Crappie Fishing Salamonie Lake
The only thing that makes this very cold spring better than last year is our lakes are not high and muddy. This cool weather is stretching out the good crappie bite in shallow water. Reports from most lakes have been good. In fact, the pressure on some waters has been tremendous. Weekends at Summit Lake have seen boaters having to park their trailers in overflow along the beach.
“The crappie and bluegill bite has been good but the lake is under a lot of pressure,” according to Joe Hale one of my confidants. Westwood has been closed but was supposed to open sometime this week. I may give it a try today. Steve Jett and I did a little Salamonie Lake crappie fishing on Sunday. It was cold and windy with intermittent rain. I forgot my rain gear and left home in a t-shirt. I improvised to stay warm wearing two life jackets, one, I put on backward.
We fished up-river, finding the fish in shallow water as well as suspended high over the channel.
Three years ago, through trial and error, I found a grub these Salamonie slabs really liked. There was no reason to think anything had changed. My first lure of choice was a Strike King Joker pumpkin/chartreuse. I fished it on a Z-Man aspirin-type jig head 18-inches under a weighted bobber.

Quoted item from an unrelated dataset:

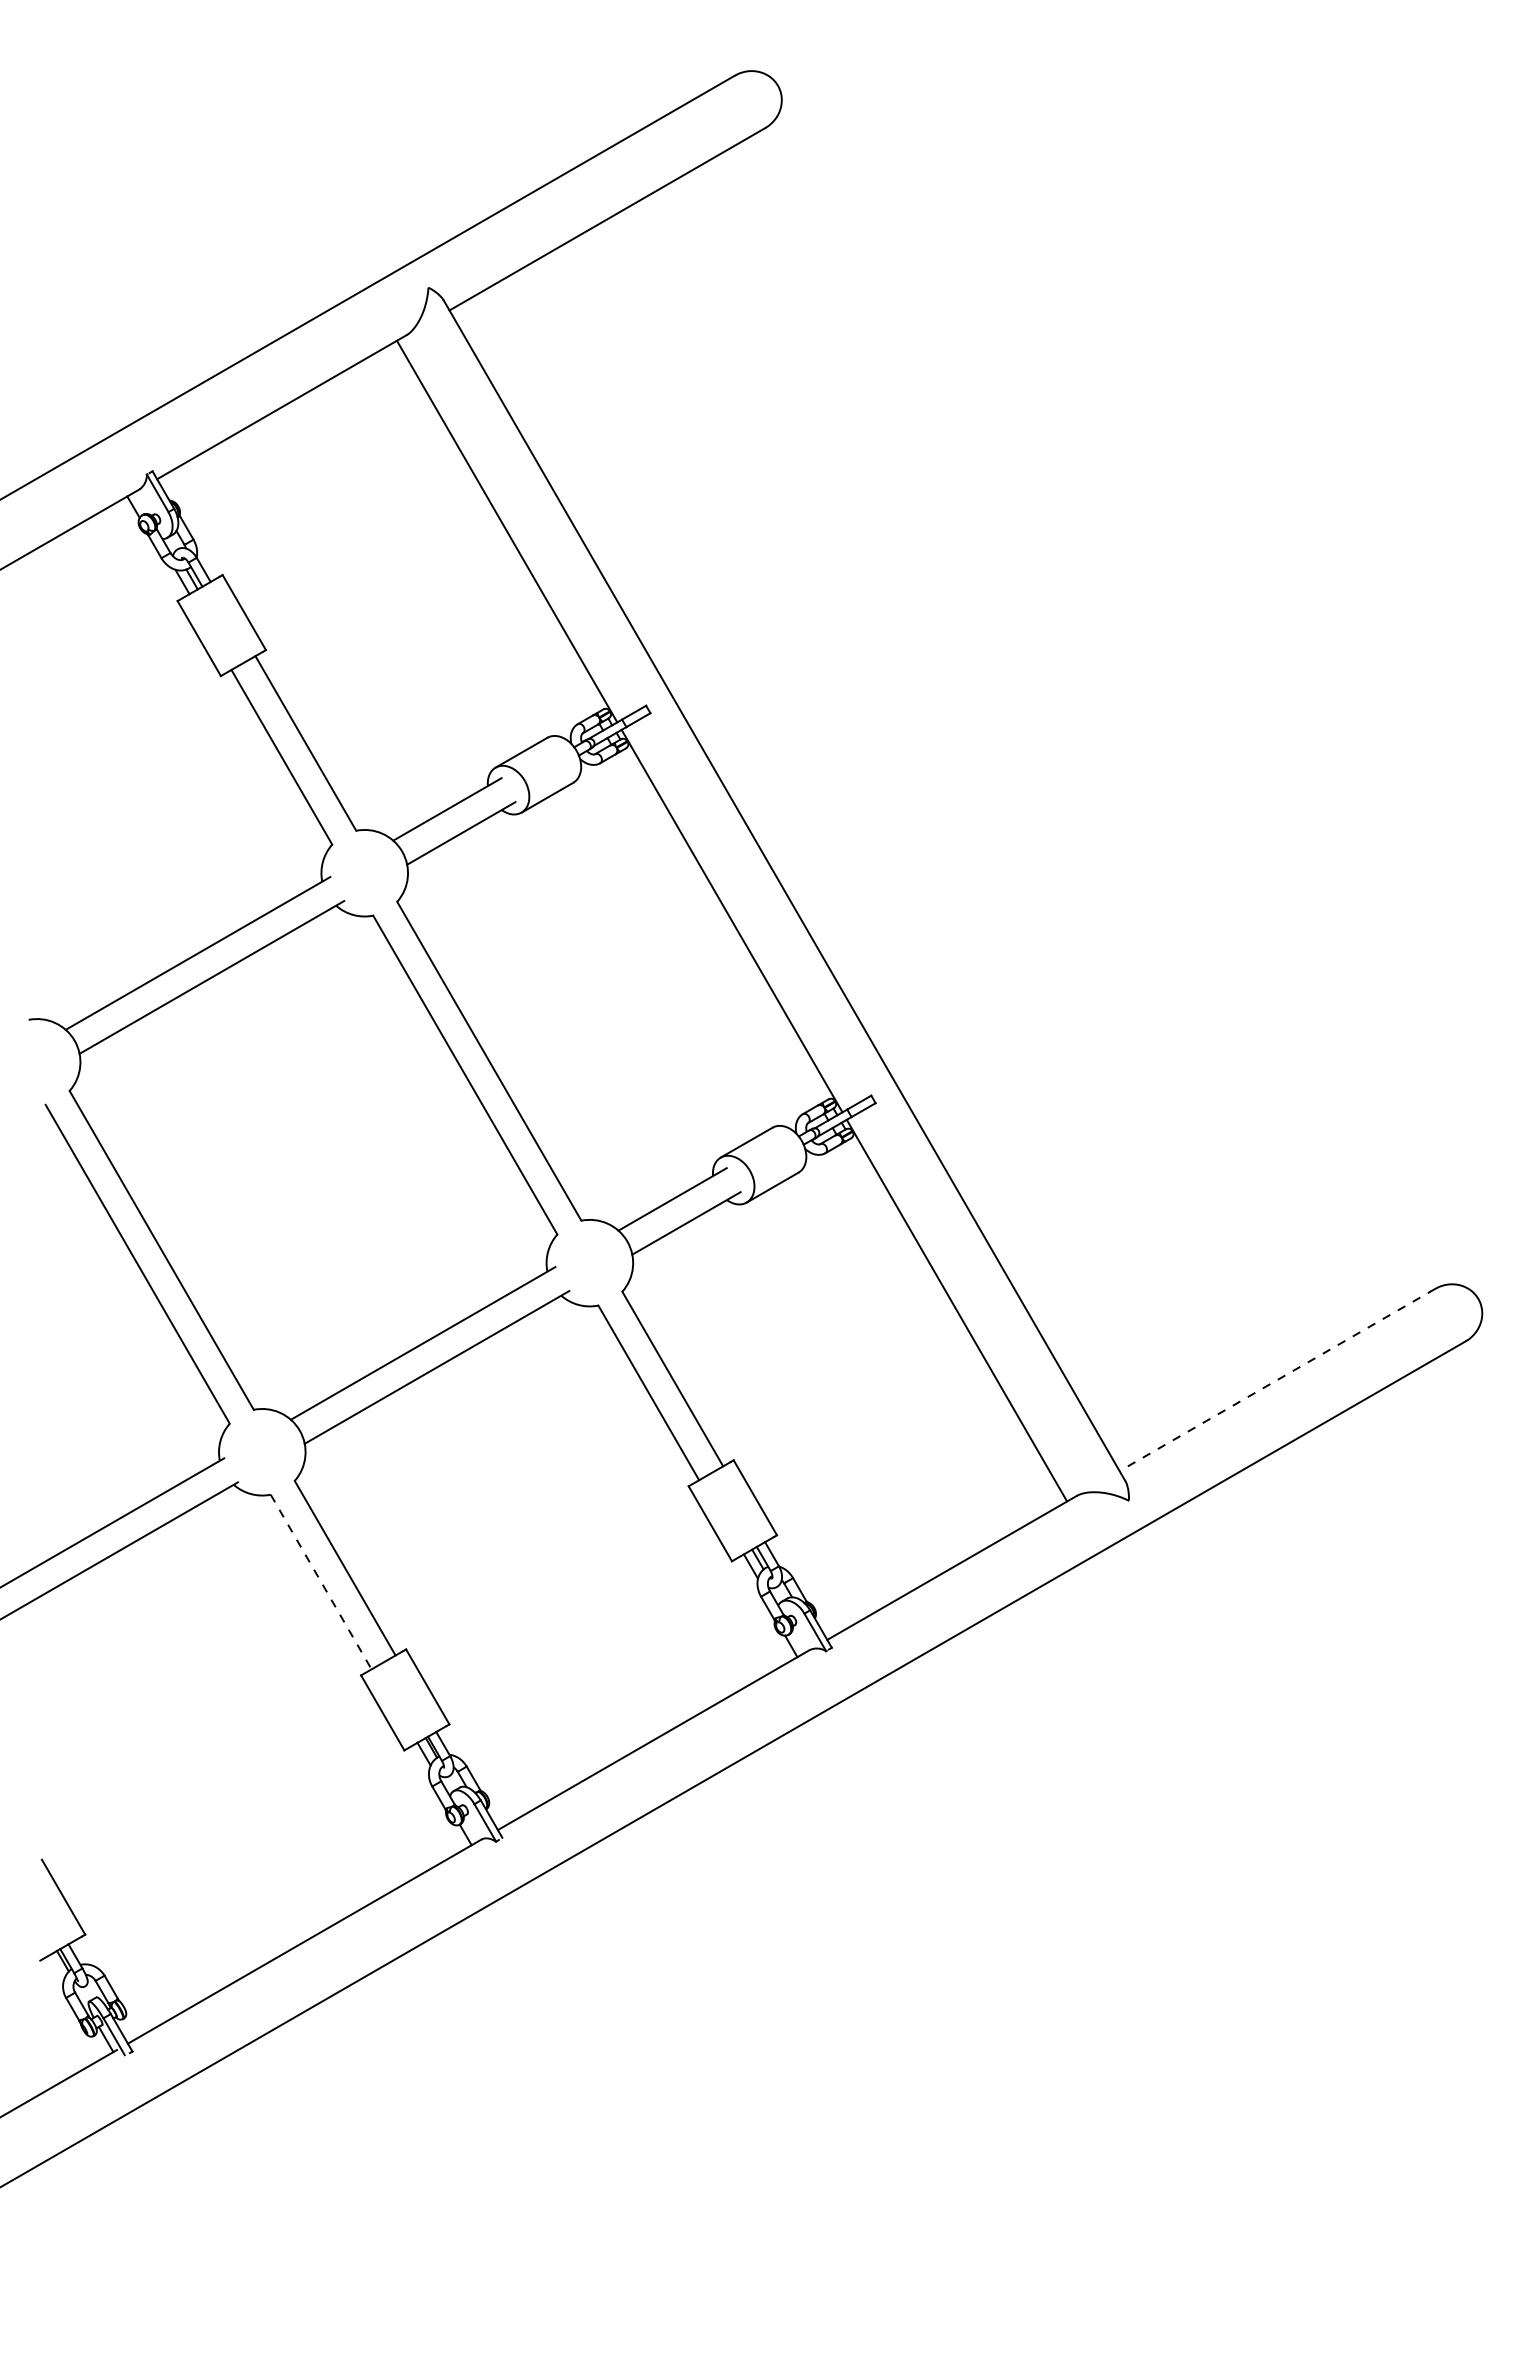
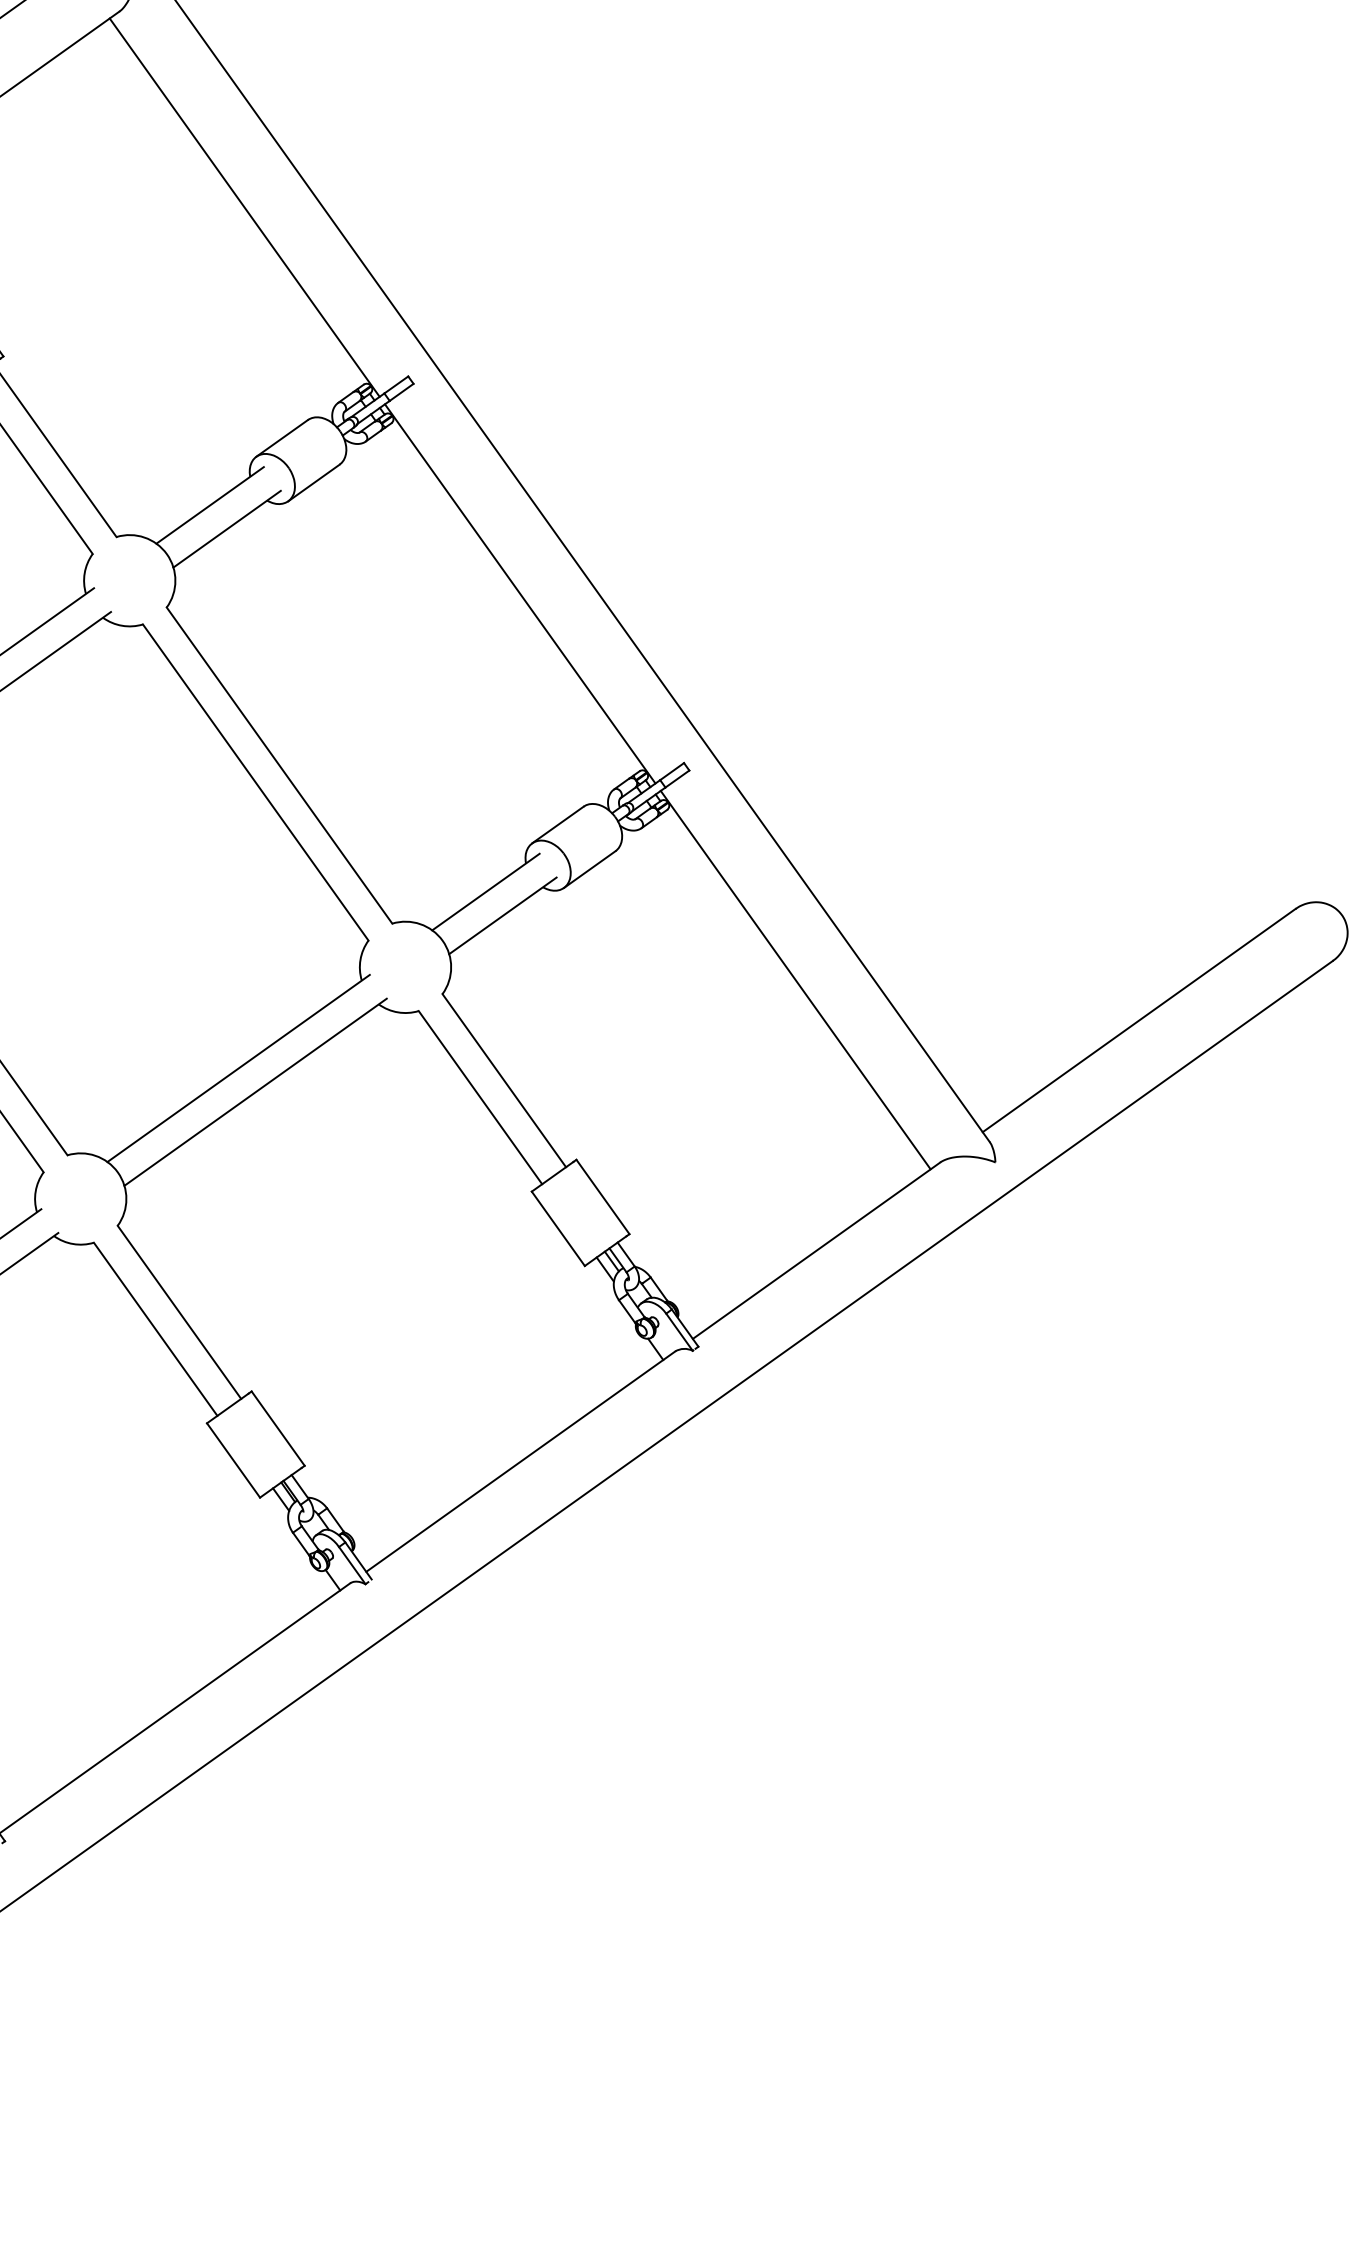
line: (1277, 1380) -> (1139, 1021), dashed -> solid
line: (321, 1582) -> (156, 1329), dashed -> solid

A strong wind was probably giving my offering enough action, but the late Lewis Layman taught me a retrieve that is subtle but deadly. Imagine, you are cold and shivering just a little. My rod tip looks like it is shivering. I use a light, up & down wrist action that is not the least bit tiring. When using a weighted bobber, the top, ever so lightly, teeters kind of like a locomotive chugging up a steep hill. Most anglers, I try to teach this method tend to overdo it at first.
Anglers have had to fight strong winds all season. I took a friend to a local pit and told her not to be afraid to cast her lure into the shoreline cover (meaning at a low trajectory). Explaining, getting your lure hung is part of fishing. Her next cast went high in a tree. I did not want to lose the new $15 lure but could not shake it free and had to break the line. There seemed no way to retrieve my lure from those unreachable branches.
Another fellow was fishing for crappie from a small kayak. He quit and was loading his truck the same time as we. He was breaking down a 16-foot B&M crappie pole. I explained our dilemma and he agreed to let me use his rod.
On a sloping bank on my toes, I could just barely reach the lowest set of trebles. Finally, I caught the hook in the eye tip of the rod and shook it loose.
I haven’t given an update on my daughter Jourdan in a while. She has a private marriage counseling practice in Nashville, Tenn. My soon-to-be 28-year-old daughter is engaged to marry Ryan Blue, this August. Recently, they saw a robin in the middle of the road. They pulled off, let traffic pass, then, picked up the stunned bird. They tended to the redbreast and soon it flew off. Jourdan thinks the bird was hit by a car and had a temporary swelling of the brain. The local car wash will appreciate this couples’ good deed.
Salamonie Lake offers excellent crappie fishing throughout the year. Success is found throughout the lake for anglers using a boat. Boat anglers will find good crappie fishing throughout Salamonie lake near fish attractors, off points, and standing timber. There are plenty of good bank-fishing spots on Salamonie Lake.
Ice fishing is excellent for crappie, when the winters cooperate. During this time of year, fish are concentrated due to low water. The SR 105 causeway, Dora-New Holland, and the beach are popular ice fishing spots. Look for fish attractors installed for fishermen at various places and marked with a buoy. You can get lake map at the Visitor Center.